Political Science and Criminal Justice

Faculty Research, Sabbaticals, and Accomplishments


Political Science FacultyPolitical science faculty accomplished a lot in the spring 2014 semester: Professor Ryan Patten won the Myles Tracy Outstanding Student Organization Advisor Award. Professor Michael Coyle received the University’s Professional Achievement Honors.

This past spring, Professor Matthew Thomas was on sabbatical leave, which allowed him the opportunity to engage in several research projects. The first project involved the expansion of a study on the effects of criminal justice realignment in California. As a member of the Consortium for Public Safety Research (CPSR) along with his colleagues Professor Sally Anderson, Professor Jon Caudill, and Professor Ryan Patten, Professor Thomas has been studying the impact of realignment on the Butte County Sheriff’s Office. During his sabbatical, he conducted the preliminary research on realignment’s impact on the Butte County Probation Department by embedding with two units (the Post-Release Community Supervision Unit and the Butte County Intensive Unit) to better understand their work. As with his work with the Sheriff’s Office, this groundwork set the stage for the CPSR to place research interns (both undergraduate and graduate students) in probation units, allowing them to collect data for this project. This project is particularly exciting because it is real-time research that provides feedback to local organizations, and it heavily involves students in the research process. In addition to the work at probation, Professor Thomas also continued to work on a book about the reconstruction of New Orleans after Hurricane Katrina. That work is almost completed and will be submitted to a publisher soon. Finally, Professor Thomas worked on several journal articles, including an article about research done by him and his colleagues at the Sheriff’s Office.

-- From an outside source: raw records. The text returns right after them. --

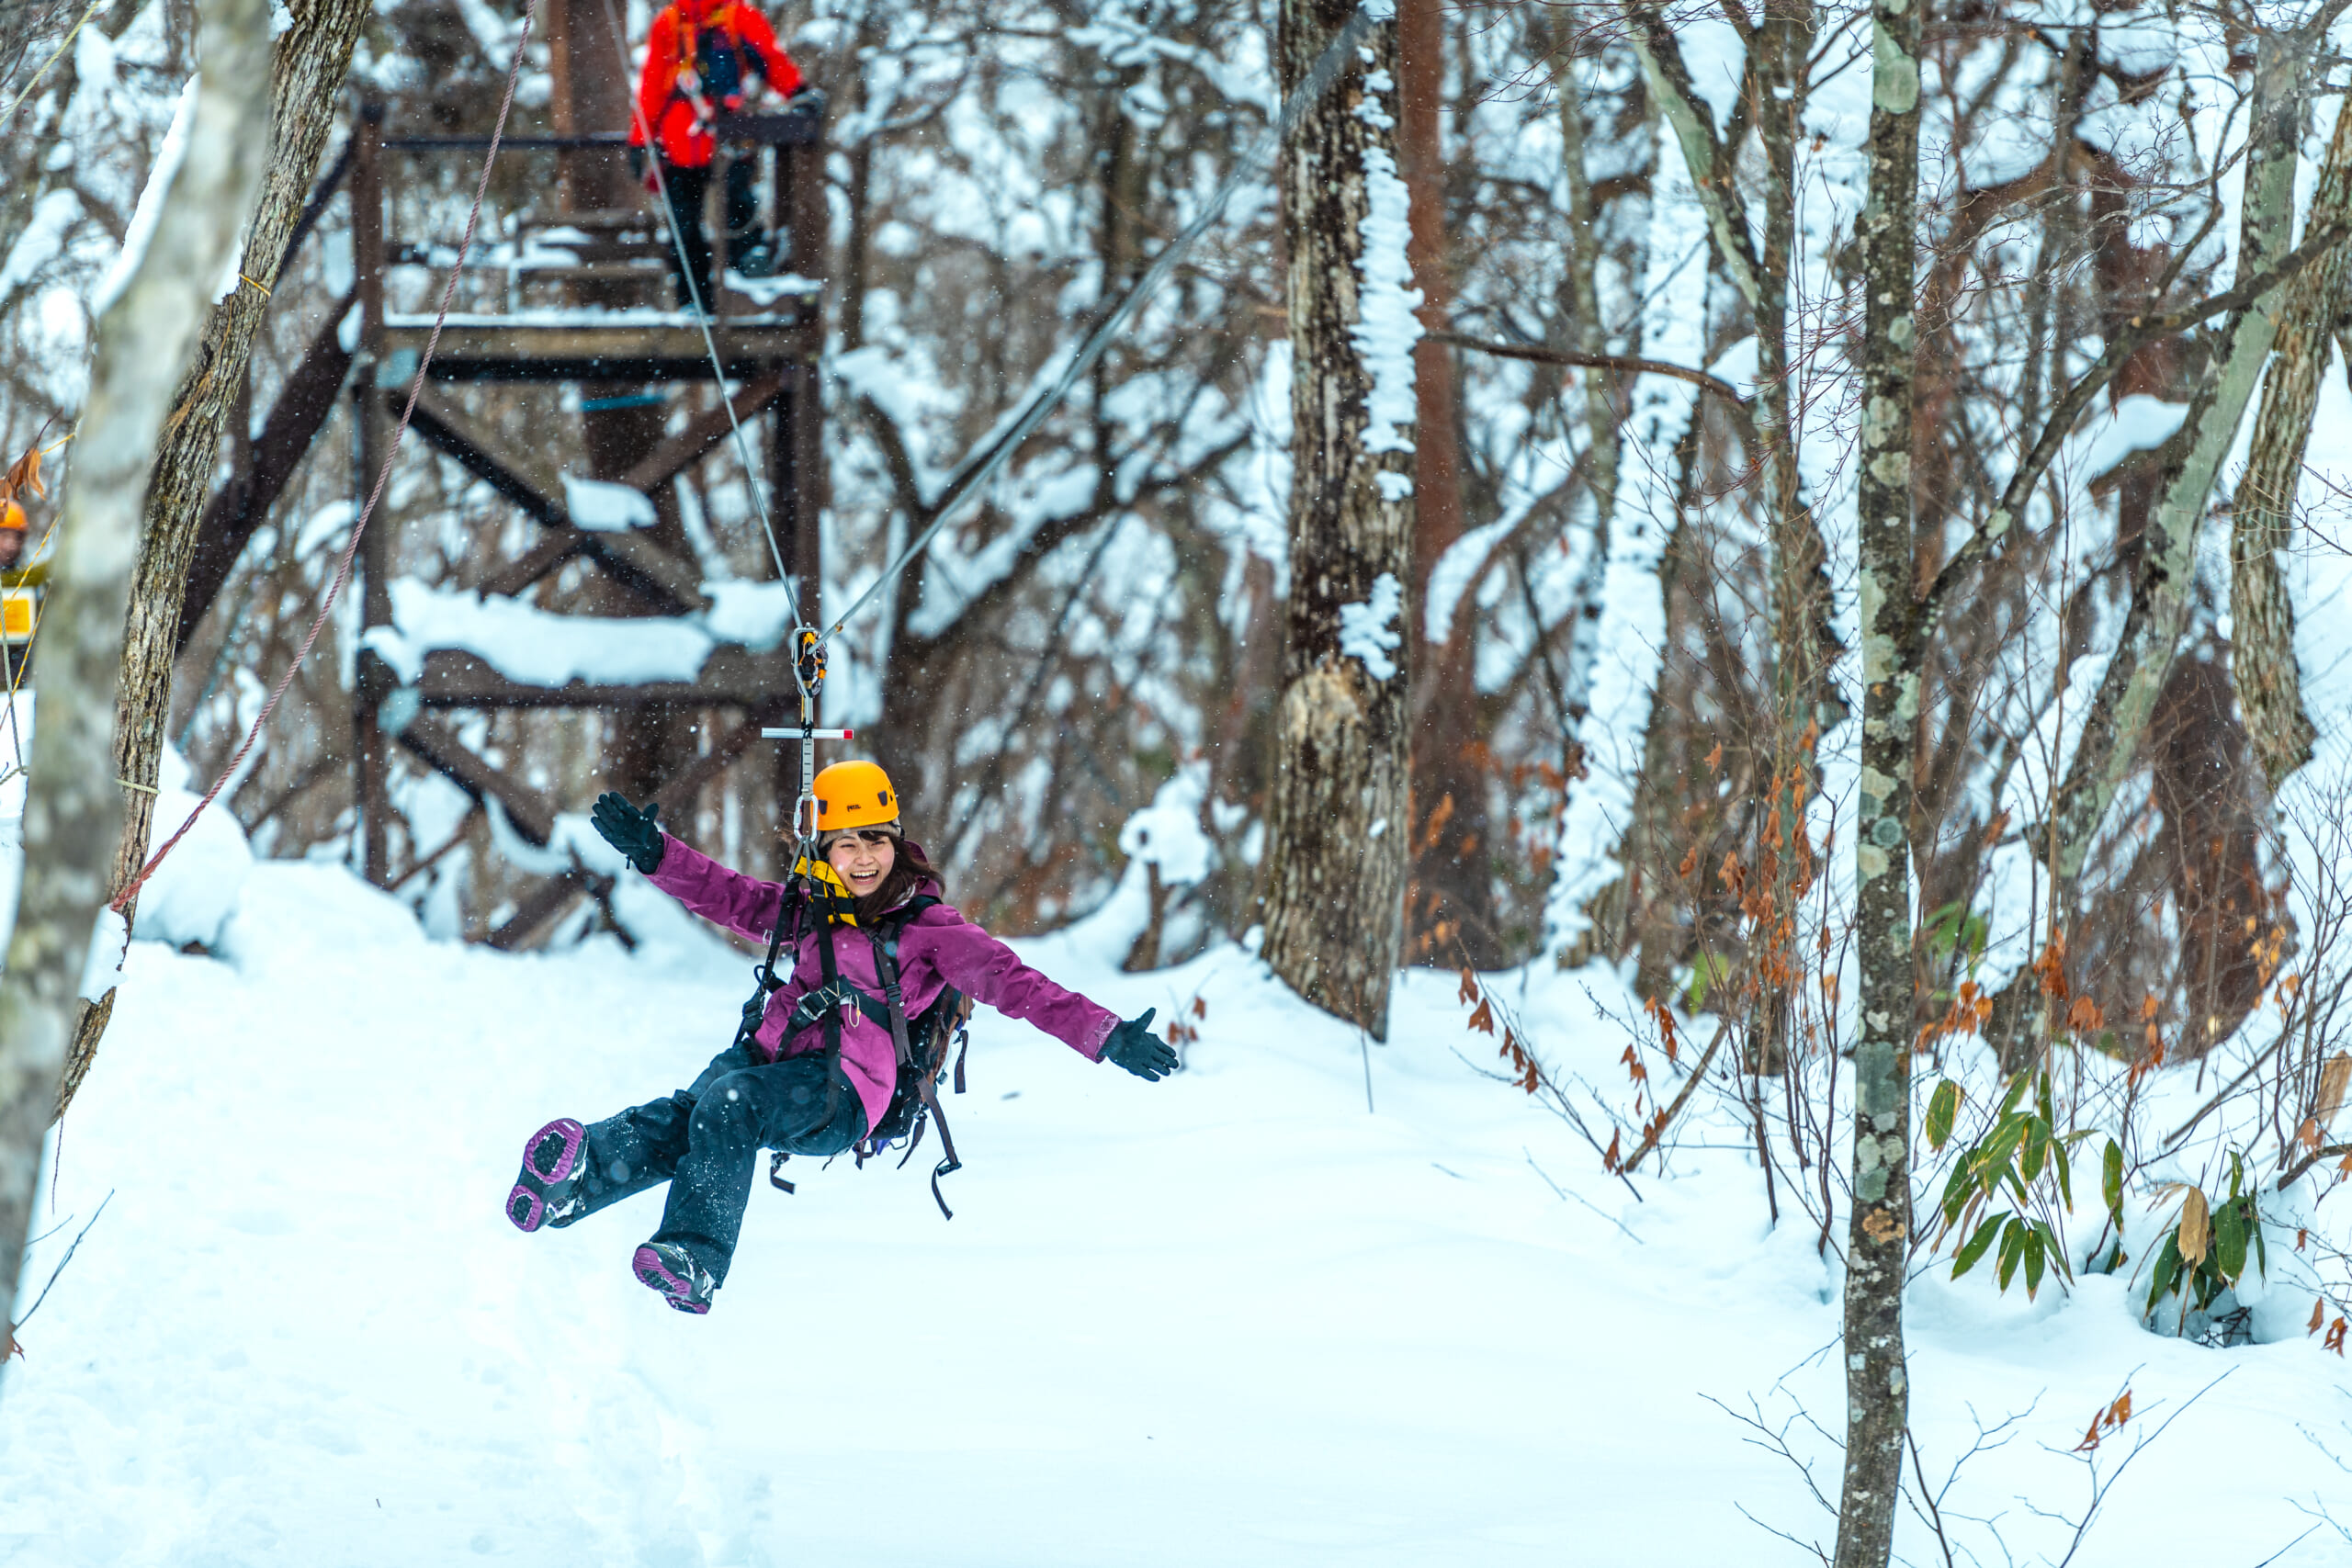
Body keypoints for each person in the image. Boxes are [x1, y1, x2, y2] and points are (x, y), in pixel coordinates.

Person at [506, 759, 1180, 1314]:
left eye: (877, 840)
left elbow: (1018, 984)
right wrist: (655, 852)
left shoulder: (928, 927)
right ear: (824, 850)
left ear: (897, 842)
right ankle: (581, 1178)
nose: (865, 858)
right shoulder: (809, 908)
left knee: (730, 1104)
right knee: (694, 1110)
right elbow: (730, 895)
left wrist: (1108, 1034)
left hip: (849, 1091)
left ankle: (696, 1259)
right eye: (847, 843)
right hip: (772, 1058)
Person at [626, 0, 817, 309]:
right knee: (685, 229)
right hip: (682, 142)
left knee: (734, 211)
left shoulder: (738, 17)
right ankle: (697, 304)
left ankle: (742, 293)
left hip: (725, 135)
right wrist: (639, 140)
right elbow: (652, 85)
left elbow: (769, 59)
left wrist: (798, 91)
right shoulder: (671, 23)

Professor Michael Coyle spent much of his yearlong sabbatical in Europe working on his next book Seeing Crime, which is an exploration of arguments toward penal abolition. While in Europe, he spent a month traveling, speaking, and strategizing with Norwegian colleagues on the praxis of penal abolition. He published two new papers: “Expanding Deviance Toward Difference: A Linguistic Approach,” a theoretical argument for replacing the distinction “deviance” with “difference” and “How Prisons Become Dystopias of Color and Poverty: Prison Abolition Lessons From the War on Drugs.” Michael also rested, renewed, and prepared his new ethics course for the criminal justice major.

Political Statements is the official newsletter of the Department of Political Science and Criminal Justice at California State University, Chico.

With over 1,000 total majors, the Department of Political Science and Criminal Justice is one of the largest departments at Chico State. Students choose courses from a rich curriculum, providing close student-faculty contact in each of the following majors of study: U.S. politics, legal studies, criminal justice, international relations, and public administration. The department also offers a Master of Public Administration and a Master of Arts in Political Science.